When I ran the "docker" command I received the following error <<< WARNING! Using --password via the CLI is insecure. Use --password-stdin.
error during connect: in the default daemon configuration on Windows, the docker client must be run with elevated privileges to connect: Post "http://%2F%2F.%2Fpipe%2Fdocker_engine/v1.24/auth": open //./pipe/docker_engine: The system cannot find the file specified. >>>
I started the Docker Desktop successfully. Running "docker info" just hangs indefinitely (I waited for at least 5 minutes). And the "docker login" command also hangs indefinitely (I waited for at least 5 minutes).

The Cline AI agent took over from here. The agent tried deploying unsuccessfully (remember, I gave it auto-approve permissions to execute any command it wants to), it observed the error, analyzed what the root cause could be, fixed it (sometimes successfully, sometimes unsuccessfully), and on failed fixes it would continue troubleshooting until it got it right. There were a lot of issues, but Cline figured it all out.

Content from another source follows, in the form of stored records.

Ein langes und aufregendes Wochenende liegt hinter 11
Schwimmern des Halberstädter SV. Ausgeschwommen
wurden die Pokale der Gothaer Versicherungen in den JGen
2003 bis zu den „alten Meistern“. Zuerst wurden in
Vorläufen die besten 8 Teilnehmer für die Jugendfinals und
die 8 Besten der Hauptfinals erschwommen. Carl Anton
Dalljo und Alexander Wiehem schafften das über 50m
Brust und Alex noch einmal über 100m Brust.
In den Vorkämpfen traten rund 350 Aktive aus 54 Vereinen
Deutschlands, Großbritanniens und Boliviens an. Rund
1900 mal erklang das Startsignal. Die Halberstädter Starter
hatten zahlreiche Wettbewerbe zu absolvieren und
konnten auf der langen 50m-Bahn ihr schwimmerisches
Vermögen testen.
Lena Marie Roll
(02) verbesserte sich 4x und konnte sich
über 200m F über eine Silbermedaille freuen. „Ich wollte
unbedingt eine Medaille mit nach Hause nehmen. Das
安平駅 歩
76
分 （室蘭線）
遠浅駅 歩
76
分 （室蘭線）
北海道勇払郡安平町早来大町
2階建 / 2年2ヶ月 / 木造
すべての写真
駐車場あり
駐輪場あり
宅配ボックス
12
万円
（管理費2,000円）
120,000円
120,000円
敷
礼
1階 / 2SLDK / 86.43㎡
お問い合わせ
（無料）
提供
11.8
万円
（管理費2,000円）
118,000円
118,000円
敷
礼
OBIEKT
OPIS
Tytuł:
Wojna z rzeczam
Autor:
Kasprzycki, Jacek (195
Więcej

After the OCI Function was deployed, it took the OCID on its own, updated the Terraform scripts with the value of the OCID, and applied the change via Terraform to update the API Gateway... all automatically on its own!

All along the way, it continued fixing the documentation, code, and Terraform scripts as needed.

11. Testing the Deployed Application

Now that the application was deployed successfully on the cloud, Cline gave me the public URL. Here are a couple of screenshots of the application.

All the functionality was working, from navigation, to adding to the cart, to checking out.

12. Testing the Deployed Application

I asked Cline the following aftewards:

Export this entire chat into an HTML file(s) maintaining all formatting and images.

Unfortunately, it did not do as I expected. I wanted a word-for-word export of the entire chat history, maintaining all formatting. Instead, it created a fully comprehensive (and impressive) HTML file with an organized version of what took place.

But from this writeup, this was one of the key information that I was looking for:

Across 4 sessions, the total engagement time was ~5 hours with a total cost of $32.35.